Oklahoma and US lose more oil rigs as slump grows

Oklahoma’s rig count in the past week fell by three more to reach only 26 active rigs drilling for new oil and gas sources while nationally, the count plummeted by 62 to 602 rigs.

The Baker Hughes rig count, released a day earlier than normal because of Good Friday and the Easter weekend, showed Oklahoma’s current number of 26 rigs compares to 104 reported at this time in 2019. Nationally, the number of oil rigs fell by 58 to 504 while the number of gas drilling rigs dropped by four to 96.

This past week’s national rig count is down 420 from last year when there were 1,022 rigs drilling for new energy.

Every oil and gas producing state saw declines from a year ago and in most cases from a week ago. Kansas was the lone exception where, according to the Red Top Rig Report published by the Independent Oil and Gas Service, the count increased by two to reach 8 this week. A year ago, there were 33 active rigs in Kansas.

Colorado reported a loss of two to 16 rigs, half of the number last year at this time. Louisiana saw a decline of one to 43 years, down 23 from last year.

New Mexico’s count dropped by 7 to 93 rigs, a dozen below last year’s numbers.
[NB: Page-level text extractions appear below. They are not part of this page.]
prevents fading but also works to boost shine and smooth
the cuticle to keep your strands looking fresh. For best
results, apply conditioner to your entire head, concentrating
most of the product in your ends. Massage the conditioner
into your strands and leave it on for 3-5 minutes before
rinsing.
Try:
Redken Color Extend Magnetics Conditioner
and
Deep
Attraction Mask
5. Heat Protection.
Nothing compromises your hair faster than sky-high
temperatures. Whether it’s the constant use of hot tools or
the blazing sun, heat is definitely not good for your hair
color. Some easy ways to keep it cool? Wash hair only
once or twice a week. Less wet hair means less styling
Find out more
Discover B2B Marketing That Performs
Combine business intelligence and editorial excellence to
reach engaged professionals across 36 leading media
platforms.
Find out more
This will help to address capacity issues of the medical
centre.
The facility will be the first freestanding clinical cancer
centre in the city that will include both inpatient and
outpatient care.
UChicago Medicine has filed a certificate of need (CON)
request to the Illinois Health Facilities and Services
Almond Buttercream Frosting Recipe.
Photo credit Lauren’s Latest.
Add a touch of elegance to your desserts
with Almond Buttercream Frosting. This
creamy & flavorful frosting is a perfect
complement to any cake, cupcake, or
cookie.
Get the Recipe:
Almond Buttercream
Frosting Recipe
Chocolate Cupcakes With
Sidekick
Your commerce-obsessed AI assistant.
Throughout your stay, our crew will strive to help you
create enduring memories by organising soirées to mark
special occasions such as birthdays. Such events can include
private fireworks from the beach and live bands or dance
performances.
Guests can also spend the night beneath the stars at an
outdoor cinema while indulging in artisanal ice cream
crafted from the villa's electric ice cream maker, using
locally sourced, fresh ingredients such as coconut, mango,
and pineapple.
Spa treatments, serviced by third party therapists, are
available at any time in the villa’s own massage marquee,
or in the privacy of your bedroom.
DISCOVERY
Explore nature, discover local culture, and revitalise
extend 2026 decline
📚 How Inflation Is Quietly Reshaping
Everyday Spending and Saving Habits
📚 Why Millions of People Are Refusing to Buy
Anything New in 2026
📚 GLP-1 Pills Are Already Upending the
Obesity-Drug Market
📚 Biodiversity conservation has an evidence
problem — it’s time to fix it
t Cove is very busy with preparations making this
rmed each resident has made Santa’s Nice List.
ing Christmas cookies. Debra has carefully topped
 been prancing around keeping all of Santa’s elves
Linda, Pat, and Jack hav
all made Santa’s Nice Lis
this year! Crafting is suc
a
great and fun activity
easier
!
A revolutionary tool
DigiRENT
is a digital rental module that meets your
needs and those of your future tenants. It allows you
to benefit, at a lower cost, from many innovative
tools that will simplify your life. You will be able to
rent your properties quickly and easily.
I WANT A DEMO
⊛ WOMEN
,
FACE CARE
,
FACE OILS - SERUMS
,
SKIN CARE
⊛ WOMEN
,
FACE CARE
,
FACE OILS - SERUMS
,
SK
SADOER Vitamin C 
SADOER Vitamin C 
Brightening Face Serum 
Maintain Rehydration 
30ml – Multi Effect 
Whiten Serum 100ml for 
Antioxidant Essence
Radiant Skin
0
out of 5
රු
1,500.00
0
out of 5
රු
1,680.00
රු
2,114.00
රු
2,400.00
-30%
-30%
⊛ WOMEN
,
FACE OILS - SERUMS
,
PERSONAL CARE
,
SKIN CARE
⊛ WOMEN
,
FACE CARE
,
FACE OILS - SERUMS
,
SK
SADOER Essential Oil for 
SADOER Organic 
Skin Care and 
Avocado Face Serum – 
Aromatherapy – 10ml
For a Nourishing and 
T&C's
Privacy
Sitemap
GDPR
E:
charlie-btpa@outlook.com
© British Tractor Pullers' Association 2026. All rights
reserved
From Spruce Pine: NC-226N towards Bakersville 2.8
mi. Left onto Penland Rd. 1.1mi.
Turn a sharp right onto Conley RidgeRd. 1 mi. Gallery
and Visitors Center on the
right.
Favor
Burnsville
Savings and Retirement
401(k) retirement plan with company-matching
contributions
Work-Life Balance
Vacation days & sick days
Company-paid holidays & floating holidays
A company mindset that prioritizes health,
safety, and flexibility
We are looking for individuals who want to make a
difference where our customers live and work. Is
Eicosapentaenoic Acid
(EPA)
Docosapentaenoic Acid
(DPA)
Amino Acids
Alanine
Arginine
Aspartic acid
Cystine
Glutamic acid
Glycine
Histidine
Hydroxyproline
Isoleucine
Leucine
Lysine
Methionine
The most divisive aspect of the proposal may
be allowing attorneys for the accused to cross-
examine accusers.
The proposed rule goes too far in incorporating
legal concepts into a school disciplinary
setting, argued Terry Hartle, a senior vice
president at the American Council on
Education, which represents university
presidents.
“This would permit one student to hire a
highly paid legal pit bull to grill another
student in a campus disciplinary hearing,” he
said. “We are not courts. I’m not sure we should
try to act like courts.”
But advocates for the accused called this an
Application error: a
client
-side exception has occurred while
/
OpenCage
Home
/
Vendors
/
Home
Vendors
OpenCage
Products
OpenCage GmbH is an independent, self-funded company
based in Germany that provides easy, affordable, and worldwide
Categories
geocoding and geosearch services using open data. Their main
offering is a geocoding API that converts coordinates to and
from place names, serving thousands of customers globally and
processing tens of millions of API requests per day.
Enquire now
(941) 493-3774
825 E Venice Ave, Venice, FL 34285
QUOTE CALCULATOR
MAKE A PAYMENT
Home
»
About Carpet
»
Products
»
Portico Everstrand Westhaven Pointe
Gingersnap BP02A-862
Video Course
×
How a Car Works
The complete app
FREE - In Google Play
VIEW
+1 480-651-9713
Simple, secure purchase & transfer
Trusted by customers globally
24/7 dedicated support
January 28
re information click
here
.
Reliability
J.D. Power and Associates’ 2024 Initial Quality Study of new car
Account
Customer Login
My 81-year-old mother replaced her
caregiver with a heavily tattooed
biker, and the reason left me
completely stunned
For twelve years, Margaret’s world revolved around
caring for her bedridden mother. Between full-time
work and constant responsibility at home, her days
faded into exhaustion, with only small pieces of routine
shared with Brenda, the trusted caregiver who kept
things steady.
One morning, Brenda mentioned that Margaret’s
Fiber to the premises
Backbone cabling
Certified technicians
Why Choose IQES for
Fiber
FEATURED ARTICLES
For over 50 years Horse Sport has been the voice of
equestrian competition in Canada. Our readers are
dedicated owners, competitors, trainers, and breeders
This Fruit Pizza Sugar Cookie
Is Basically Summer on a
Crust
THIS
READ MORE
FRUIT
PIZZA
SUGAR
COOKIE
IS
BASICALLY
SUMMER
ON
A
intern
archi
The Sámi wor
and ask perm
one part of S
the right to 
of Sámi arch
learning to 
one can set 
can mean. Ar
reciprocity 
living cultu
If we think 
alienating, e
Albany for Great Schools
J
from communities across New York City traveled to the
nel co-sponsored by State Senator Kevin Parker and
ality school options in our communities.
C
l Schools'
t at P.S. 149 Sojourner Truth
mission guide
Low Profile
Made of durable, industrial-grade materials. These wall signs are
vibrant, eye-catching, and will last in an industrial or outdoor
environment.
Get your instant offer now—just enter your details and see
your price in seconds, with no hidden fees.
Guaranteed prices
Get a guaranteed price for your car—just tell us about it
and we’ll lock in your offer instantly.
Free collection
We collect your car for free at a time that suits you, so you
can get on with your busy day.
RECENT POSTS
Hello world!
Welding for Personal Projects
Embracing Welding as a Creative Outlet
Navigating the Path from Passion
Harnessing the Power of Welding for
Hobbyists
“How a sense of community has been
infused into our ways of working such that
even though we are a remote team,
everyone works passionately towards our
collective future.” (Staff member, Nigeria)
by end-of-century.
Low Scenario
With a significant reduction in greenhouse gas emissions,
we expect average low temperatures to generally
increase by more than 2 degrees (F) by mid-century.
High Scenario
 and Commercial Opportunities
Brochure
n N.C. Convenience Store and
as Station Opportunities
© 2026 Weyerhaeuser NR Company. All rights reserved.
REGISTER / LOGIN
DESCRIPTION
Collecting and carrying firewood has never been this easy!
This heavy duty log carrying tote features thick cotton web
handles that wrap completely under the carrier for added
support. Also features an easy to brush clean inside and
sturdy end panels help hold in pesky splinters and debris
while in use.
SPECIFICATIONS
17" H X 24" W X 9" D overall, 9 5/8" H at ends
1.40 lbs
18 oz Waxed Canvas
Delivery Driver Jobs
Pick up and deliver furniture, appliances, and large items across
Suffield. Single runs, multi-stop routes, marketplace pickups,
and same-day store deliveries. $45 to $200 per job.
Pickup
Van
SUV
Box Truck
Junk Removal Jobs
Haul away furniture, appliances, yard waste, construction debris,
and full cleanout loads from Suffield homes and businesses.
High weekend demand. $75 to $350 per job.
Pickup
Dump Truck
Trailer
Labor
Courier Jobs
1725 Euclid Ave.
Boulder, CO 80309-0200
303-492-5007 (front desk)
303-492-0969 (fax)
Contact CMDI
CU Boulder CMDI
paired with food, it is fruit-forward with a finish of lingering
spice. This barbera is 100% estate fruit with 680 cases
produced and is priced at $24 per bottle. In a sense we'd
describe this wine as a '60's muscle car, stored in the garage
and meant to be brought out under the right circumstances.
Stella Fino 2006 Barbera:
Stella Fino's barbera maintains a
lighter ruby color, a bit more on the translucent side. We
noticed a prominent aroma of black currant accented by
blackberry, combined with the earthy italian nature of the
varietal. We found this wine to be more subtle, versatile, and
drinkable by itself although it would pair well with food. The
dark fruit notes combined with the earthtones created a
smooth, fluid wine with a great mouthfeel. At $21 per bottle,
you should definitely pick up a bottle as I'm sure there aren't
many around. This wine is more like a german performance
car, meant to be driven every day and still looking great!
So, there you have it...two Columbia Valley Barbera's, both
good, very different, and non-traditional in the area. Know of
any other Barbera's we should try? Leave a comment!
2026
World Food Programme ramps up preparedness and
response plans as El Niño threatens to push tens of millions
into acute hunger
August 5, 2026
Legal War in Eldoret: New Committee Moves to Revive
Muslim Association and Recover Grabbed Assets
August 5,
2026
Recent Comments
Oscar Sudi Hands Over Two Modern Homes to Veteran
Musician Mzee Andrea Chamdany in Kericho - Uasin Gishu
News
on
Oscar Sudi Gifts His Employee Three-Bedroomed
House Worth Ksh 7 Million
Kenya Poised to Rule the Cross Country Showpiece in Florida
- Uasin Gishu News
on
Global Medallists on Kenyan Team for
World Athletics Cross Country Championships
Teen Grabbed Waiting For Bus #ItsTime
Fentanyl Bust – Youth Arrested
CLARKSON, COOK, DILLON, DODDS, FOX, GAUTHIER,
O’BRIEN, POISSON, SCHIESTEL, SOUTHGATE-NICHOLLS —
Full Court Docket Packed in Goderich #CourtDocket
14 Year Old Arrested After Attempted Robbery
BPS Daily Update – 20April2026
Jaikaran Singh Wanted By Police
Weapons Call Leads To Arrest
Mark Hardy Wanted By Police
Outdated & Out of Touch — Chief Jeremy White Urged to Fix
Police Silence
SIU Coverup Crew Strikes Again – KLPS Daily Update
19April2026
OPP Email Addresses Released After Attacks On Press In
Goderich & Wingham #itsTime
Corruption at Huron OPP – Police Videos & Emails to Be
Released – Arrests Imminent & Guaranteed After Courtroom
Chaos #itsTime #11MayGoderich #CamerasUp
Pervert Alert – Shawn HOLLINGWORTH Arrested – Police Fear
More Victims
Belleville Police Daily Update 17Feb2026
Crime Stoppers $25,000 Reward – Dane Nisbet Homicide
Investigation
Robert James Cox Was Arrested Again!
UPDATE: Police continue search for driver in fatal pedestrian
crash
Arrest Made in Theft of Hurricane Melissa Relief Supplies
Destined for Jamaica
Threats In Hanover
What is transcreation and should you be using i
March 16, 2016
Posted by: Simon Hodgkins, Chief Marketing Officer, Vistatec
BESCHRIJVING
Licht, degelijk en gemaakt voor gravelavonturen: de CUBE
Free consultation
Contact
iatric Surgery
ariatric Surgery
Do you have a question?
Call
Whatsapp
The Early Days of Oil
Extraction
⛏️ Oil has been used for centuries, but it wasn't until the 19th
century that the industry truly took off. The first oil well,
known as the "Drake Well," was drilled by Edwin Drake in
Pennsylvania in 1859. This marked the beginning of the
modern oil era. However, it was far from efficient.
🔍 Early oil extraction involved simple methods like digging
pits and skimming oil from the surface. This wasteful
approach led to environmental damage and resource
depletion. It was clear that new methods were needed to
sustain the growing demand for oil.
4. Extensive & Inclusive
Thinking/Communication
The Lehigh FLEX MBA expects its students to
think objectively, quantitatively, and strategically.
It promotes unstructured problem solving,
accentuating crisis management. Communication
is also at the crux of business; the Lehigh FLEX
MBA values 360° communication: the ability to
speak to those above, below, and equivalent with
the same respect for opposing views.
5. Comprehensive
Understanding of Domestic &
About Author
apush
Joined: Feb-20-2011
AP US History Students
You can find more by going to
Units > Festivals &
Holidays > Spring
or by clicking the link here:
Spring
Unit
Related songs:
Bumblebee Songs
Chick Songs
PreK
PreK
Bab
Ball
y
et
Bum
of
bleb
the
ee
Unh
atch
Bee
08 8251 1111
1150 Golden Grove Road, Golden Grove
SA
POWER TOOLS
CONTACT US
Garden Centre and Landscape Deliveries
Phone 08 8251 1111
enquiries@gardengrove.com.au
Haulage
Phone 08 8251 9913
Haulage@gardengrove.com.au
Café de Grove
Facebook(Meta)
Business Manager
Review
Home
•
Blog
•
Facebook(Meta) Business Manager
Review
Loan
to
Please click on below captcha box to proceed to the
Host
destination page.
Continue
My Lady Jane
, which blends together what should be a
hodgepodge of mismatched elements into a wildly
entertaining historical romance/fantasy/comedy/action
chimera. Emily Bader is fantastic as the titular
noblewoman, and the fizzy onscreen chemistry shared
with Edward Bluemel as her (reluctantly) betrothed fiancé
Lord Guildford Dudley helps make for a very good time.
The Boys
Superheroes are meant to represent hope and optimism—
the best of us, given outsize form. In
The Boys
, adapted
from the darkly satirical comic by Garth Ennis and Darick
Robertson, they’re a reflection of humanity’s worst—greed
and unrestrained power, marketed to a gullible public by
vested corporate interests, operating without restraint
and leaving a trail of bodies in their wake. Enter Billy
North Dakota saw the count slide by one to 41, 20 fewer than a year ago.

Texas saw its count plunge by 36 rigs to 302 or 200 fewer than last year at this time. Wyoming dropped four rigs to 10, down from the 36 last year.

The Permian Basin, the largest and most productive of the oil pays lost 35 rigs this past week to reach 316, a far cry from the 464 last year. The Mississippian play in Oklahoma and Southern Kansas has no rig activity while the Granite Wash in Western Oklahoma and the Texas Panhandle has only two rigs in action, a decline of one.

The Ardmore Woodford remained at four and the Arkoma Woodford stayed at only one rig.The D-J Basin in Colorado saw a decline of two to 16 rigs while the Eagle Ford of South Texas fell by six to 51 rigs. The Williston in North Dakota slipped by two rigs to 41.